Copy each line of the material in which the word "timestamp" appears.

──────── Given data ────────

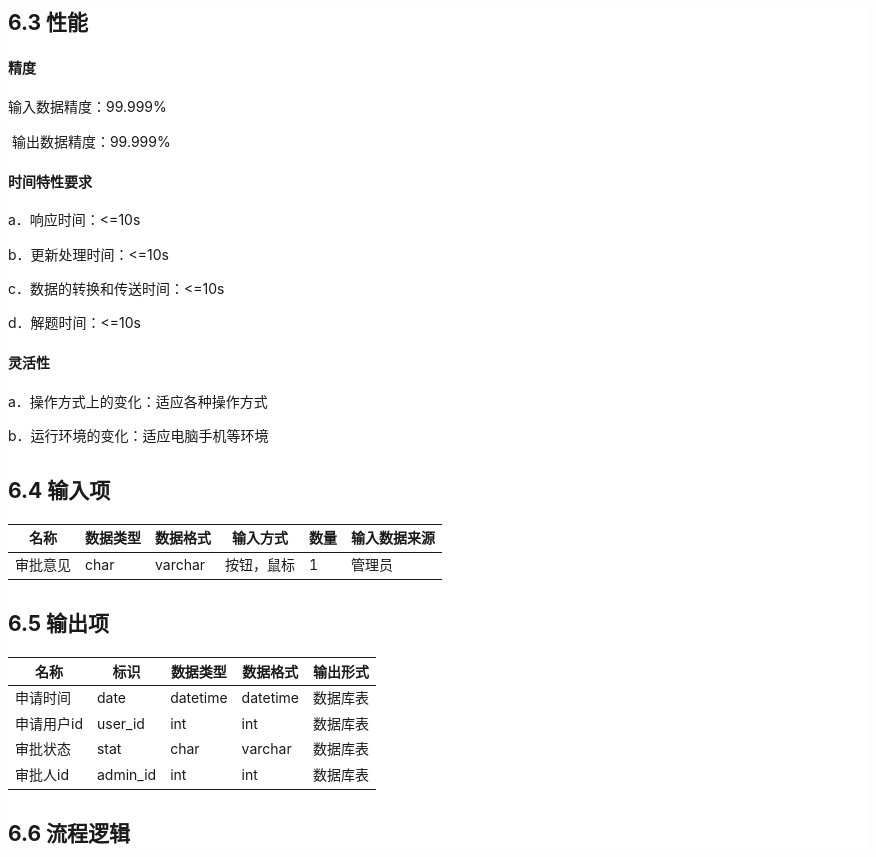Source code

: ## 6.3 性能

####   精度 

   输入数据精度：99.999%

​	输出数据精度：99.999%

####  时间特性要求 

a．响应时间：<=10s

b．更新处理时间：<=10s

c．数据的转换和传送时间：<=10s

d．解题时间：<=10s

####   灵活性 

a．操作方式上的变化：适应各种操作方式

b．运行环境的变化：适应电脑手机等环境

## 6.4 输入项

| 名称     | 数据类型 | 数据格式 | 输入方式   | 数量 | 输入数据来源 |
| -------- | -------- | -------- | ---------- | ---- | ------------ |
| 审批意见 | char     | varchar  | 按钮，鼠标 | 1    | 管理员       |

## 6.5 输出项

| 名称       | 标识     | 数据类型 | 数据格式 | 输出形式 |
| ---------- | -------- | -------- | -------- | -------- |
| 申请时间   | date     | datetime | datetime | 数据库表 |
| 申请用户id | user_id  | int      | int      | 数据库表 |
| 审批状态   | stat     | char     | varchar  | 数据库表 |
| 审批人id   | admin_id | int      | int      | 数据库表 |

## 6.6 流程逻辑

────────
──────── Given data ────────

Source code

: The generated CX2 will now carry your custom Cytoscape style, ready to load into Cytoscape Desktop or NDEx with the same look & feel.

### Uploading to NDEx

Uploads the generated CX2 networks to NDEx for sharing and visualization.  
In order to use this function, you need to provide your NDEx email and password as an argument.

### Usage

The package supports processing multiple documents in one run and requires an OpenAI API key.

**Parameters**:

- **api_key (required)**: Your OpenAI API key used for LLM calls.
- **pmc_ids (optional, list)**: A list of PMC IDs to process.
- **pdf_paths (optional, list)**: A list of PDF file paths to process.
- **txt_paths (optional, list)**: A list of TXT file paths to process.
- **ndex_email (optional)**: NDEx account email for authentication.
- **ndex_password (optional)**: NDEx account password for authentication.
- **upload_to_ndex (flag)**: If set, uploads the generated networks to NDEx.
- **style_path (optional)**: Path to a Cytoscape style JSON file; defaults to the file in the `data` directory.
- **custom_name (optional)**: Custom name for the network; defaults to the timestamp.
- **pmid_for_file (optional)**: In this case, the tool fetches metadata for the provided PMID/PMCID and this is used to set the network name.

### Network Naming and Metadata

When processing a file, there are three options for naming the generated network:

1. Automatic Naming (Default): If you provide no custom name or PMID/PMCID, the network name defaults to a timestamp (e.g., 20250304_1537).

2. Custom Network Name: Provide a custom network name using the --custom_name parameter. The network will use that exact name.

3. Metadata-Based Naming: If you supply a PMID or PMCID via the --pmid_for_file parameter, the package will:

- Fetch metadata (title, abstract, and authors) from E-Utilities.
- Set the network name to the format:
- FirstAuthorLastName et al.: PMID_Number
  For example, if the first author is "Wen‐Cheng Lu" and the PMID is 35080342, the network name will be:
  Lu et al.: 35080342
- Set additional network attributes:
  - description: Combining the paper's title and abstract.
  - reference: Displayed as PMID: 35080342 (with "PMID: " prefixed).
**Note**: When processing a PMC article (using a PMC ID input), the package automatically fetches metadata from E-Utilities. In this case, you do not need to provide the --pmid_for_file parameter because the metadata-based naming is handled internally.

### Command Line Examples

────────

-- Written response --
- **custom_name (optional)**: Custom name for the network; defaults to the timestamp.
1. Automatic Naming (Default): If you provide no custom name or PMID/PMCID, the network name defaults to a timestamp (e.g., 20250304_1537).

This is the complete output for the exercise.